What's the Fly.io issue here? Aren't the issues you're describing in Rails not Fly.io?
I run several Go apps in production on Fly.io[0, 1, 2] and I've never had an issue with the Fly.io + SQLite part of it.
SQLite + Litestream makes things slightly more complicated, but again, I've never had issues with Fly.io specifically making that harder. I use a custom launch script in my Dockerfile that starts litestream with the -exec flag to start my app as a child process.[3]
[0] https://github.com/mtlynch/logpaste
[1] https://github.com/mtlynch/picoshare
[2] https://github.com/mtlynch/screenjournal
[3] https://github.com/mtlynch/logpaste/blob/0.3.1/docker-entryp...
Thx. The only problem I have with litestream binary is ~31Mb !?
This why I prefer to take backup stuff in a side container, eg: https://github.com/atrakic/gin-sqlite/blob/main/compose.yml
As a side note, you might consider revisiting your dockerfiles and skip litestream build steps, eg. in your final stage just add line like this:
COPY --from=litestream/litestream /usr/local/bin/litestream /bin/litestream
>Thx. The only problem I have with litestream binary is ~31Mb !?
Where are you seeing a 31 MB binary? Latest releases are 10-11 MB.[0]
>This why I prefer to take backup stuff in a side container, eg: https://github.com/atrakic/gin-sqlite/blob/main/compose.yml
Yeah, I agree that's cleaner, but once you're dealing with multiple containers, it's a big step up in complexity, and you can't do the simple install on places like Fly.io and Lightsail.

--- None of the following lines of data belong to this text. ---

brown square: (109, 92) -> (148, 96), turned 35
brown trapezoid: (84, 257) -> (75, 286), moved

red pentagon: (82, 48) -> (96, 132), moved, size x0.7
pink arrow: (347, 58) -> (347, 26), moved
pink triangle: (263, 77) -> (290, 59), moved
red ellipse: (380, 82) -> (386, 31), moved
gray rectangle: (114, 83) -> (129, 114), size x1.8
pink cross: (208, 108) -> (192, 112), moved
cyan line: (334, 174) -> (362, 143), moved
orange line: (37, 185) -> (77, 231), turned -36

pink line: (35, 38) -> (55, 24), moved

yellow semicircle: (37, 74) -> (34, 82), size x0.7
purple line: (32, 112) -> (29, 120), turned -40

>As a side note, you might consider revisiting your dockerfiles and skip litestream build steps, eg. in your final stage just add line like this:
>COPY --from=litestream/litestream /usr/local/bin/litestream /bin/litestream
Ah, thanks! The litestream Docker image is new as of 0.5.0.

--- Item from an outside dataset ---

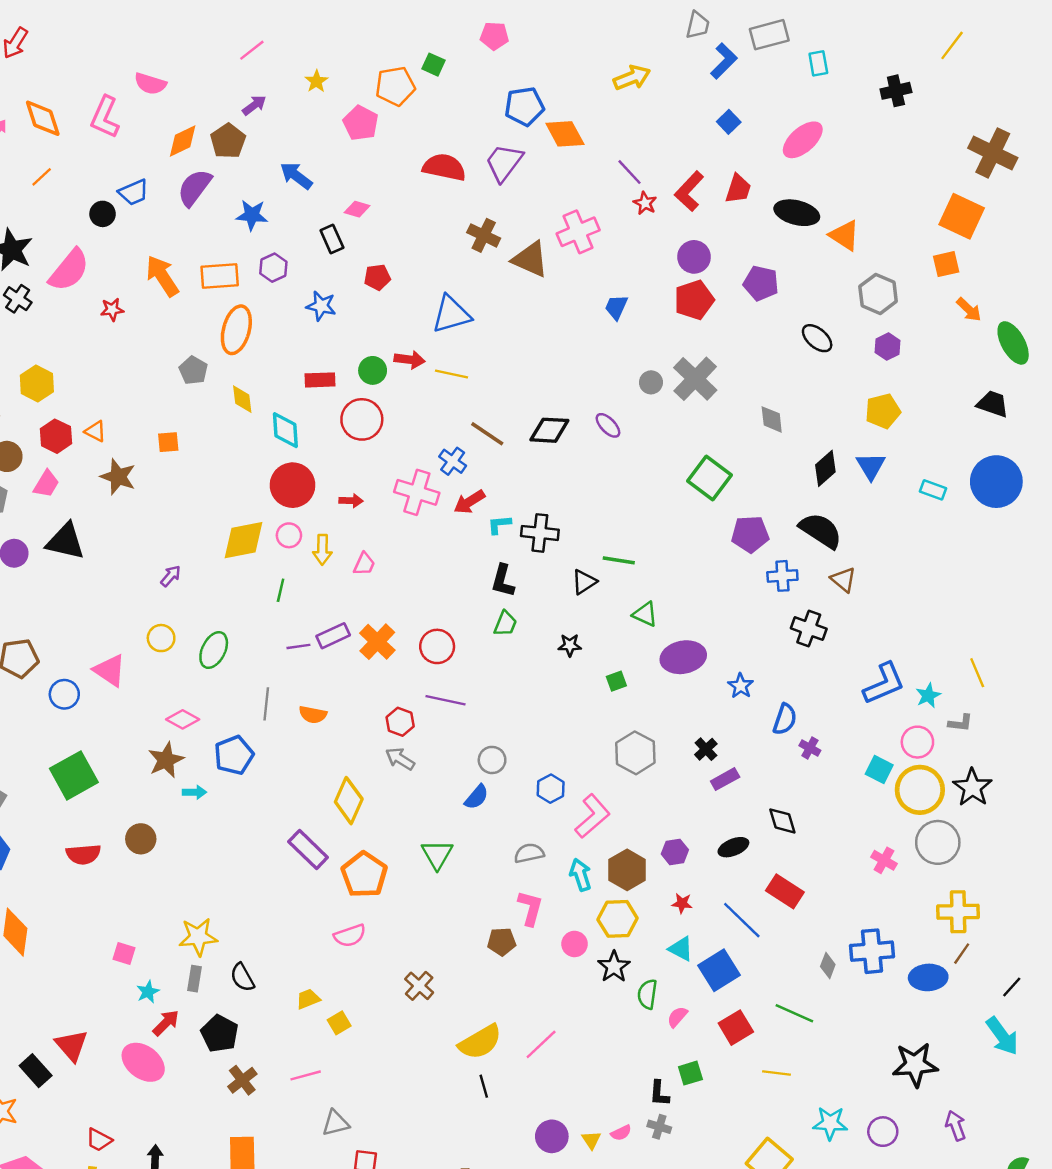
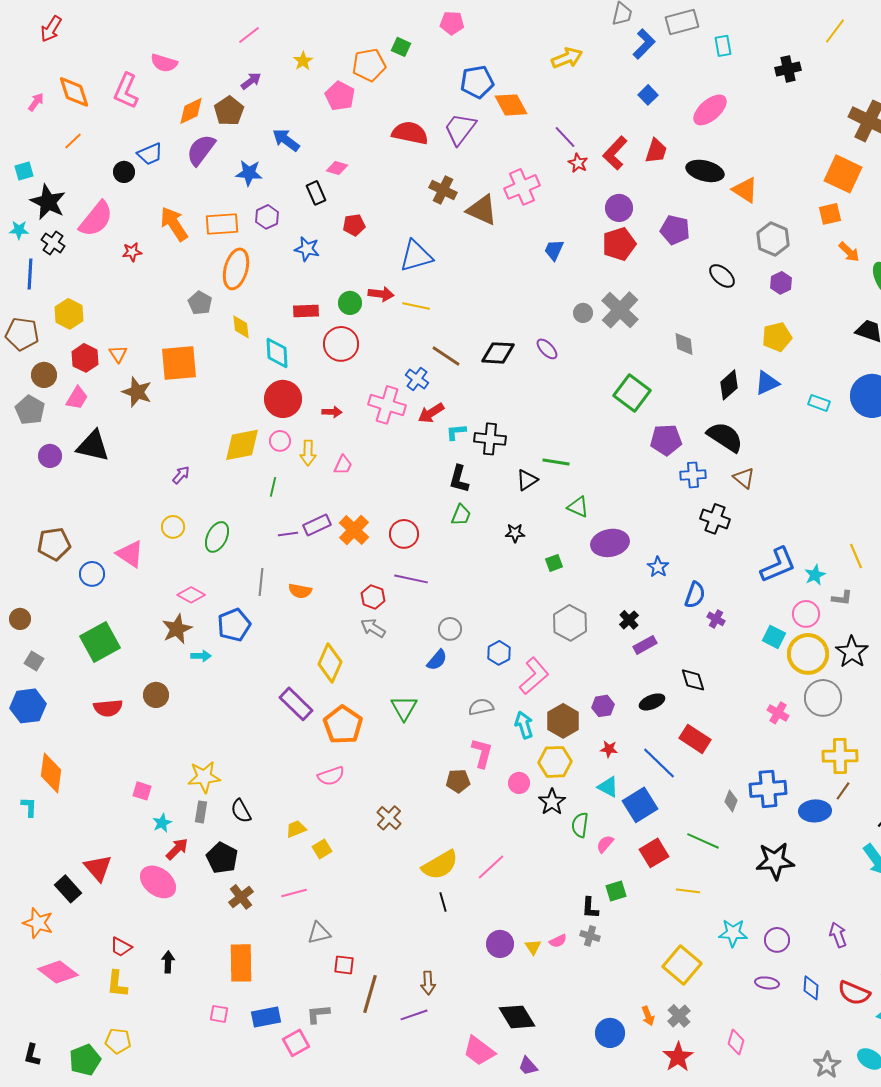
orange triangle: (95, 431) -> (118, 354), turned 30
orange square: (168, 442) -> (179, 363), size x2.0
blue triangle: (871, 466) -> (767, 383), turned 36
black star: (915, 1065) -> (775, 861), moved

[0] https://github.com/benbjohnson/litestream/releases
I tried to go the litestream route on Fly.io, but there is too much that needs to be done to get it working. Specifically I was hoping scaling would be a lot easier, but master election kept breaking for me causing the whole app to not be able to come online. I just moved to Fly's managed postgres and called it a day.
Their managed postgres has gotten better, but its still a little sparse, so after about 6 months using it I am going to just take my DB to either Supabase or Planetscale.
Yeah, something that’s messed up that they don’t think is messed up is running `fly console` fires up another instance, which isn’t attached to the same volume, so you have to run `fly ssh console —pty`
It’s certainly not intuitive. It would be awesome if they sweat these details, but their deal is “here’s a bag of sharp knives”, which is good for some use cases.
I setup a fresh rails 8 app on Fly last year, using PG for the main data store but using SQLite for the ancillary solid stack dbs.
Only fuss I remember encountering was with fighting with rails migrating solid queue properly, but this seemed like a rails unit issue and don’t remember it being a Fly issue.
I’ve been contemplating migrating my pg primary to SQLite too. Anyways don’t have much else to offer other than an anecdote that I’m happily using fly with partial SQLite.
I use in production but it's a console app that lives on a server. The database sits on a file share.